Twilio has hired a former video game executive, Nils Puhlmann, as its chief trust and security officer.
Puhlmann, who earlier headed security at gaming companies Electronic Arts and Zynga, struck up a relationship with Twilio as an external advisor in 2014. The tech firm provides communications tools that help companies communicate with customers via text messages, phone calls and other means.
Puhlmann started in the new C-suite gig last week. He had been serving as Twilio’s interim security chief since the fall, amid the departure of Richard Seiersen, the company’s former chief information security officer and vice president of trust. (Seiersen decamped for LendingClub, a peer-to-peer loan provider.)
Puhlmann plans to help improve the resilience of Twilio’s corporate IT systems as well as those of its clients, he told Fortune on a call.
“The reason we’re calling it ‘trust and security’ is that we’re trying to look at it from a trust point of view,” Puhlmann said. “Most companies think of it as protecting the company, not necessarily the customers—at Twilio we’re trying to be different.”
Prior to joining Twilio, Puhlmann served as chief technology officer of Endgame, a cybersecurity firm. Earlier he held top security roles at Zynga, Qualys, Electronic Arts, and Robert Half International.
Puhlmann is also involved in a number of cybersecurity-related nonprofit organizations. He cofounded the Cloud Security Alliance in 2008, and has served on the international board of directors for ISSA, or Information Systems Security Association.
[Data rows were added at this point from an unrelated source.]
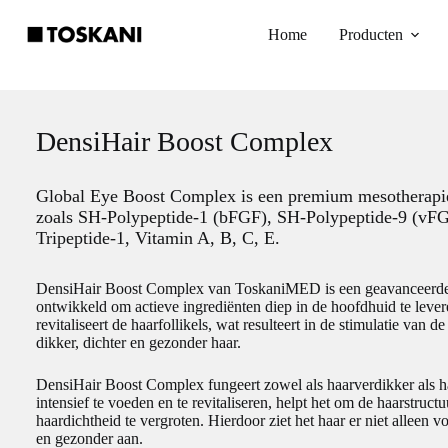
Ga
naar
Home
Producten
de
inhoud
DensiHair Boost Complex
Global Eye Boost Complex is een premium mesotherapie
zoals SH-Polypeptide-1 (bFGF), SH-Polypeptide-9 (vF
Tripeptide-1, Vitamin A, B, C, E.
DensiHair Boost Complex van
ToskaniMED
is een geavanceerde
ontwikkeld om actieve ingrediënten diep in de hoofdhuid te leve
revitaliseert de haarfollikels, wat resulteert in de stimulatie van 
dikker, dichter en gezonder haar.
DensiHair Boost Complex fungeert zowel als haarverdikker als h
intensief te voeden en te revitaliseren, helpt het om de haarstruct
haardichtheid te vergroten. Hierdoor ziet het haar er niet alleen vo
en gezonder aan.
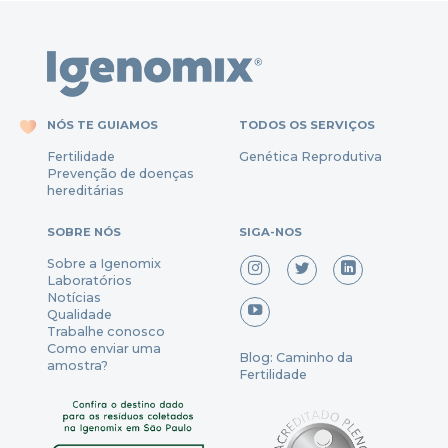
NÓS TE GUIAMOS
TODOS OS SERVIÇOS
Fertili
dade
Genética Reprodutiva
Prevenção
de
doenças
hereditárias
SOBRE NÓS
SIGA-NOS
Sobre a Igenomix
Laboratórios
Notícias
Qualidade
Trabalhe conosco
Como enviar uma
Blog: Caminho da
amostra?
Fertilidade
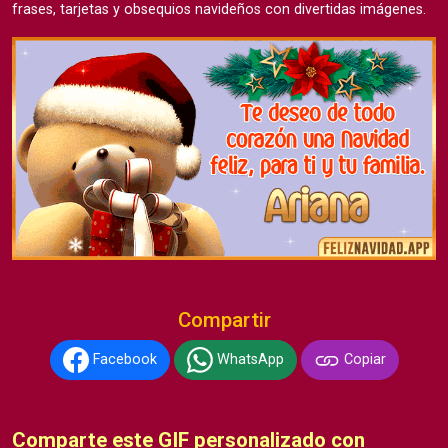
frases, tarjetas y obsequios navideños con divertidas imágenes.
Compartir
Facebook
WhatsApp
Copiar
Comparte este GIF personalizado con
“Everyday, tens of thousands of businesses rely Twilio’s platform to handle their communication workflows,” said Jeff Lawson, Twilio’s CEO and cofounder. “Being a trusted custodian of this customer data is a top priority for Twilio and we will continue to invest in maintaining that trust.”
Twilio’s stock price has been on a tremendous tear since the beginning of the year, surging nearly 230% to about $77.50 per share. The company’s customers include Airbnb, Netflix, Lyft, Coca-Cola, Nike, and the Red Cross.